The Law on the VSTV has several deficiencies concerning judicial appointments, performance appraisal, disciplinary procedures, conflict of interest and declaration of assets. Moreover, it does not provide for the right to an effective legal remedy against final decisions of the VSTV, except for the dismissal of judges and prosecutors. To align the Law on the VSTV with European standards, in its related opinions10 issued in 2012 and 2014 the Venice Commission recommended in particular to: (i) improve the rules on selecting the VSTV members; (ii) establish two sub-councils, for judges and prosecutors respectively; (iii) avoid setting quotas along ethnic lines as they may undermine the effective functioning of the system; and (iv) avoid an increased risk of politicisation of appointment procedures.

In the context of the Structured Dialogue on Justice, the European Commission recommended stepping up the level of independence and accountability of the judiciary by addressing shortcomings, particularly concerning appointments, integrity and disciplinary matters. It
also recommended significantly improving the quality criteria in performance appraisal. In June 2018, the VSTV submitted to the BiH Ministry of Justice a legislative initiative to amend the Law on the VSTV to comply with those recommendations. The BiH Ministry of Justice has yet to finalise a consolidated draft law and submit it for legislative initiative to the BiH Council of Ministers.

Within the current legislative framework, several rules were adopted in 2018-19 by the VSTV based on its self-regulatory powers. They aim to address some deficiencies of the judiciary, in particular regarding the criteria for the appointment and performance appraisal of
judges and prosecutors. A 2018-20 VSTV action plan is in place, covering most notably measures to strengthen the fight against organised crime and corruption, by strengthening the autonomy of the main actors in the criminal procedure chain, improving the quality of financial investigations, increasing the impact of assets seizure and improving the courts’ sentencing policy, including on sentences according to plea bargain agreements. However, the implementation of some reforms decided by the VSTV, notably on integrity and efficiency, has met resistance from within the judiciary in particular concerning the declaration of assets and performance appraisal. There is also a need to ensure a better distribution of human resources throughout the judiciary and to improve judicial transparency through better interaction with media and society.

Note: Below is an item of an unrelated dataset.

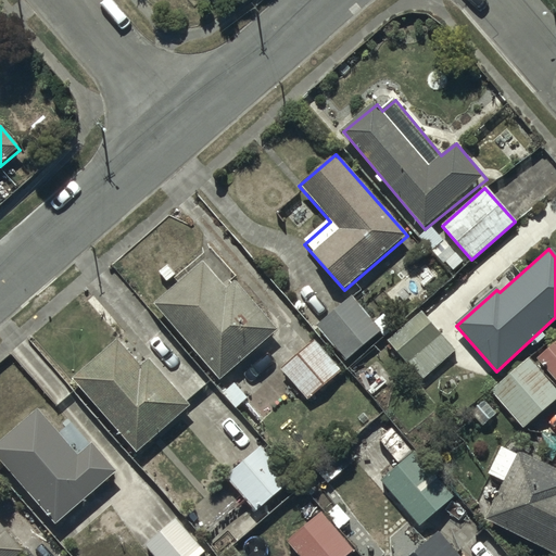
[(154,303),(219,381),(278,332),(235,281),(227,289),(204,262),(154,303)]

The Republika Srpska entity also adopted some amendments to its law on courts regarding the appointment of judges, thus legislating on a matter that had been transferred from the entity to the State by the transfer agreement. Despite commitments taken in the context of the Structured Dialogue on Justice since 2012, the Republika Srpska entity has not yet amended its legislation to render it compatible with the Law on VSTV. The Republika Srpska entity Law on the public prosecution service is equally incompatible with the state-level legislation as regards the conditions for the appointments of prosecutors.

To strengthen the role of the VSTV as a guarantor of the independence of the judiciary, the VSTV also needs to be provided with an explicit constitutional status, including clear rules on its composition and powers.